┌──
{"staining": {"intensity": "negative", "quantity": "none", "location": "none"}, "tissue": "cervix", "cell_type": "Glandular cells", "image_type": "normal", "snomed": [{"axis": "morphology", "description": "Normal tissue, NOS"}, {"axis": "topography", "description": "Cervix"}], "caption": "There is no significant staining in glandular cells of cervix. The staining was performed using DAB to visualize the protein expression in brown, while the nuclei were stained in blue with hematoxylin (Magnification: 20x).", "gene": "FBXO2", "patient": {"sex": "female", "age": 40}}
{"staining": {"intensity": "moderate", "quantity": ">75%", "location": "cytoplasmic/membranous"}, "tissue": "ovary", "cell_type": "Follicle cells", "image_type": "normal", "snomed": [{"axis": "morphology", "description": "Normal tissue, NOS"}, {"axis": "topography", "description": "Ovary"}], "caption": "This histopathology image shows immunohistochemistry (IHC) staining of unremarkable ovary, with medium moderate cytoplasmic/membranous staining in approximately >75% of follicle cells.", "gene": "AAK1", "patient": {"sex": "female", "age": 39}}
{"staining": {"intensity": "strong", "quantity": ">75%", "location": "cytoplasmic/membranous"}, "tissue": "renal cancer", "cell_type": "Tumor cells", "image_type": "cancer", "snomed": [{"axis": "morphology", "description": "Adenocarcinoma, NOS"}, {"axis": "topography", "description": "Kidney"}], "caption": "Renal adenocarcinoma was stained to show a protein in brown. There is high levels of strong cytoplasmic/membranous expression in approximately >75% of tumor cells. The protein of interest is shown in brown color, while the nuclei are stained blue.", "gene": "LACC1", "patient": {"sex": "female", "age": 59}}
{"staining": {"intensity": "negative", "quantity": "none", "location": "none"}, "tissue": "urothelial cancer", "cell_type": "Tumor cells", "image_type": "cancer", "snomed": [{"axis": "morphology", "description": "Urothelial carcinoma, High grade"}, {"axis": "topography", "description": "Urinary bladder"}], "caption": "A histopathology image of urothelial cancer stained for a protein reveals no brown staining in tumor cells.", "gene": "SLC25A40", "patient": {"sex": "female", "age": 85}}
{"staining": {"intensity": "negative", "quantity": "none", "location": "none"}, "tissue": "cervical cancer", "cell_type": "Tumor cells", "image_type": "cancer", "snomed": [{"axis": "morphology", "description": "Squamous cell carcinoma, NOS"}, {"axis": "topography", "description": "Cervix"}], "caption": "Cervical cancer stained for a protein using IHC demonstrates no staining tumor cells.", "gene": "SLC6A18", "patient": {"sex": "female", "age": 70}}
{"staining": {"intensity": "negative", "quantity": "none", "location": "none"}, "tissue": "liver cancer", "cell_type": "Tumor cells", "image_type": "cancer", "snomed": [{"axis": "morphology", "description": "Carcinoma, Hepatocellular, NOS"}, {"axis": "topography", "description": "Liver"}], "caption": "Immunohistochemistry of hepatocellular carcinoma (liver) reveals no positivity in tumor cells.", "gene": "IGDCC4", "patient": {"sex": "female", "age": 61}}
└──
### Directions:
Reproduce the data exactly. Keep every line intact.

### Written answer:
{"staining": {"intensity": "negative", "quantity": "none", "location": "none"}, "tissue": "cervix", "cell_type": "Glandular cells", "image_type": "normal", "snomed": [{"axis": "morphology", "description": "Normal tissue, NOS"}, {"axis": "topography", "description": "Cervix"}], "caption": "There is no significant staining in glandular cells of cervix. The staining was performed using DAB to visualize the protein expression in brown, while the nuclei were stained in blue with hematoxylin (Magnification: 20x).", "gene": "FBXO2", "patient": {"sex": "female", "age": 40}}
{"staining": {"intensity": "moderate", "quantity": ">75%", "location": "cytoplasmic/membranous"}, "tissue": "ovary", "cell_type": "Follicle cells", "image_type": "normal", "snomed": [{"axis": "morphology", "description": "Normal tissue, NOS"}, {"axis": "topography", "description": "Ovary"}], "caption": "This histopathology image shows immunohistochemistry (IHC) staining of unremarkable ovary, with medium moderate cytoplasmic/membranous staining in approximately >75% of follicle cells.", "gene": "AAK1", "patient": {"sex": "female", "age": 39}}
{"staining": {"intensity": "strong", "quantity": ">75%", "location": "cytoplasmic/membranous"}, "tissue": "renal cancer", "cell_type": "Tumor cells", "image_type": "cancer", "snomed": [{"axis": "morphology", "description": "Adenocarcinoma, NOS"}, {"axis": "topography", "description": "Kidney"}], "caption": "Renal adenocarcinoma was stained to show a protein in brown. There is high levels of strong cytoplasmic/membranous expression in approximately >75% of tumor cells. The protein of interest is shown in brown color, while the nuclei are stained blue.", "gene": "LACC1", "patient": {"sex": "female", "age": 59}}
{"staining": {"intensity": "negative", "quantity": "none", "location": "none"}, "tissue": "urothelial cancer", "cell_type": "Tumor cells", "image_type": "cancer", "snomed": [{"axis": "morphology", "description": "Urothelial carcinoma, High grade"}, {"axis": "topography", "description": "Urinary bladder"}], "caption": "A histopathology image of urothelial cancer stained for a protein reveals no brown staining in tumor cells.", "gene": "SLC25A40", "patient": {"sex": "female", "age": 85}}
{"staining": {"intensity": "negative", "quantity": "none", "location": "none"}, "tissue": "cervical cancer", "cell_type": "Tumor cells", "image_type": "cancer", "snomed": [{"axis": "morphology", "description": "Squamous cell carcinoma, NOS"}, {"axis": "topography", "description": "Cervix"}], "caption": "Cervical cancer stained for a protein using IHC demonstrates no staining tumor cells.", "gene": "SLC6A18", "patient": {"sex": "female", "age": 70}}
{"staining": {"intensity": "negative", "quantity": "none", "location": "none"}, "tissue": "liver cancer", "cell_type": "Tumor cells", "image_type": "cancer", "snomed": [{"axis": "morphology", "description": "Carcinoma, Hepatocellular, NOS"}, {"axis": "topography", "description": "Liver"}], "caption": "Immunohistochemistry of hepatocellular carcinoma (liver) reveals no positivity in tumor cells.", "gene": "IGDCC4", "patient": {"sex": "female", "age": 61}}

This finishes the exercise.